ライドシェアの意味するものは人によって違いがあるものの、「車での移動をシェアすること」であることは共通しています。
よく知られているカーシェアは車をシェアリングすることですが、そこから一歩進んで、同じ場所に行きたい人たちが目的地までの移動(=ライド)そのものを共有(=シェアリング)する仕組みということができます。
ライドシェアはタクシーと比較されることが多くあります。タクシーでは専用の車と専門のドライバーが一定の地域内だけを運行しているのに対して、ライドシェアでは車・ドライバー・目的地を自由に組み合わせて、柔軟に運行することができるという違いがあります。タクシーが営業許可によってドライバーの質を担保している一方で、ライドシェアでは利用者の方がドライバーを評価することで質を担保しているという違いもあります。
現在タクシー業界は、慢性的な「ドライバー不足」という問題に悩まされているため、「タクシーを呼んでも来ない」「何時間も待たされてしまう」というケースが多く起きてしまっています。
そして、新しい移動のかたちであるライドシェアの実現に向けた規制緩和を求める声が上がり始めているのです。
海外では、「Uber Eats」で有名なUber社がライドシェア事業を世界的に展開するなど、ライドシェアが交通手段の1つとして幅広く普及しています。

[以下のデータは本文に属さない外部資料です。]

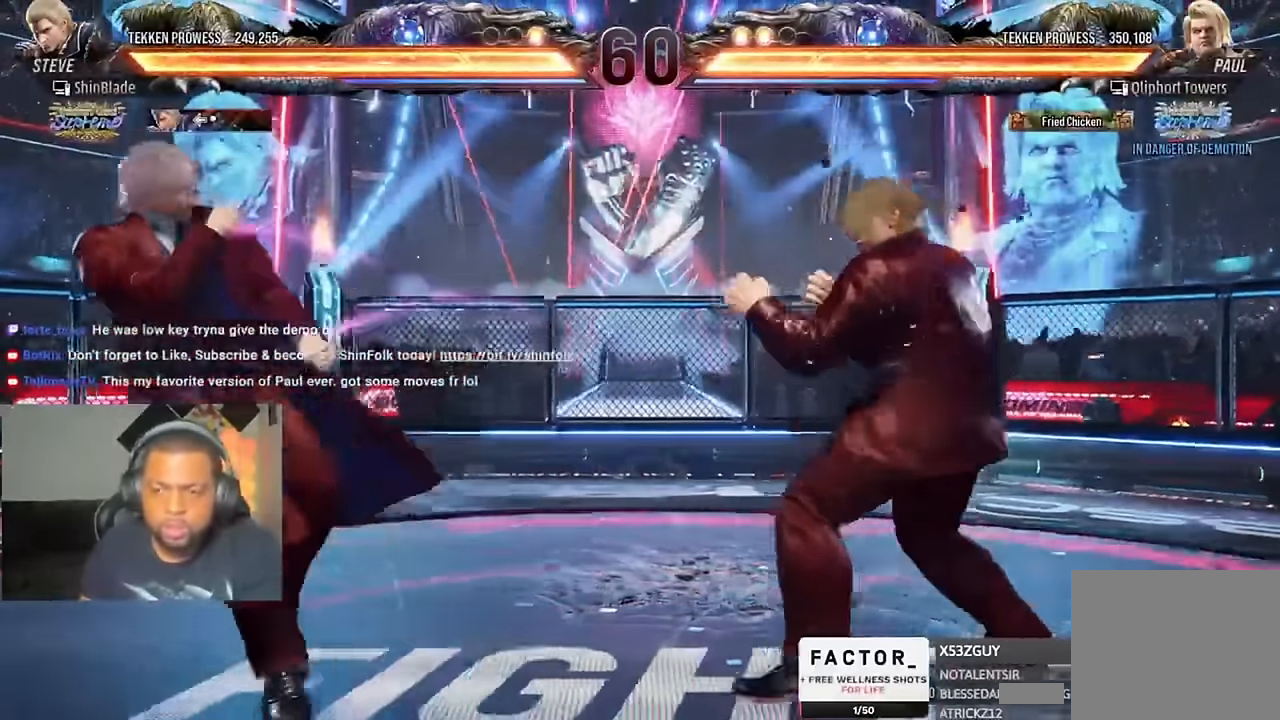
{"buttons": ["DPAD_DOWN", "DPAD_LEFT"], "left_stick": "center", "right_stick": "center", "events": [[300, "DPAD_RIGHT", "down"], [333, "CROSS", "down"], [333, "DPAD_DOWN", "down"], [400, "DPAD_LEFT", "down"], [400, "DPAD_RIGHT", "up"], [433, "CROSS", "up"]]}
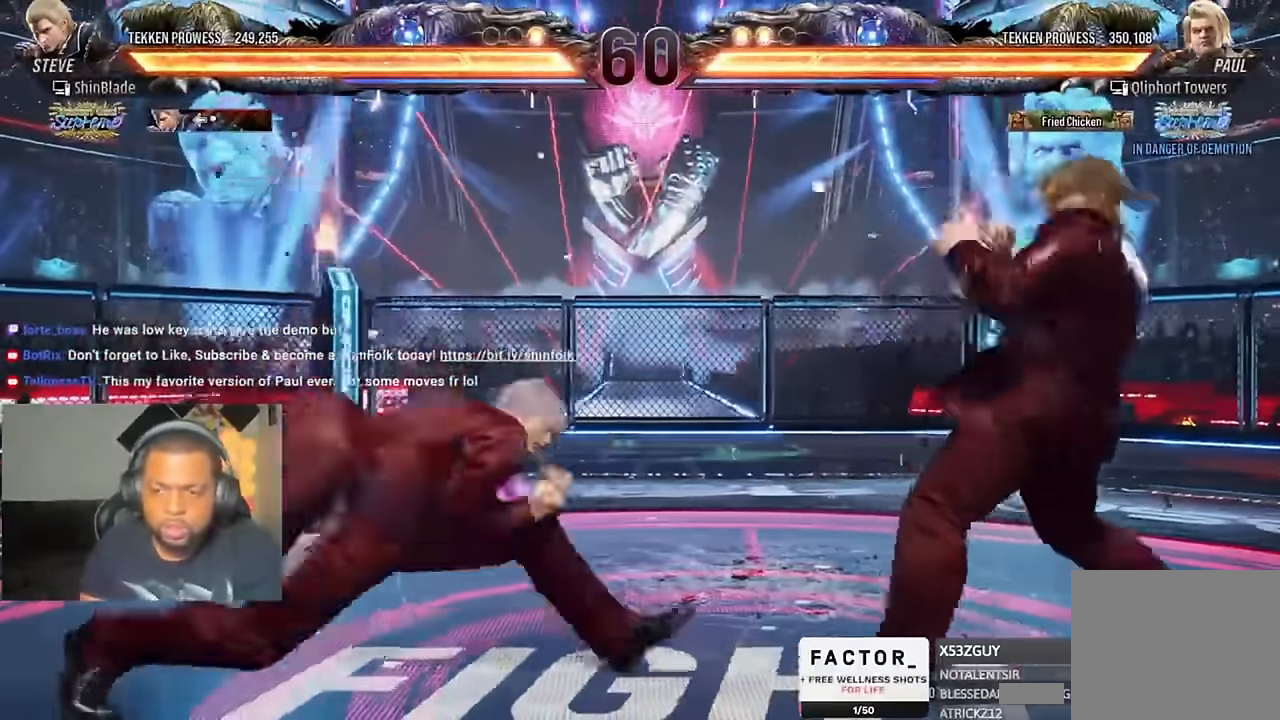
{"buttons": ["DPAD_DOWN", "DPAD_RIGHT"], "left_stick": "center", "right_stick": "center"}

私たちは、日本でライドシェア解禁に向けた議論が盛り上がりを見せる中、今後の日本で必要となるライドシェアの形を模索し、「いつでも、どこでも、どこへでも行ける」交通を目指して取組を進めています。
日本のライドシェアの現状と課題
「ライドシェア解禁」という言葉からも分かるように、現在の日本ではライドシェアは禁止されています。「道路運送法」という法律によって、タクシー事業者やバス事業者などの決められた事業者以外は、乗客を乗せて目的地に届けるというサービスを提供することができないからです。他にも、「道路交通法」という法律によって、専用の免許を取得した人以外はこうしたサービスのドライバーとなることができません。このようなルールに沿っていないサービスは「白タク」と呼ばれ、処罰の対象になってしまいます。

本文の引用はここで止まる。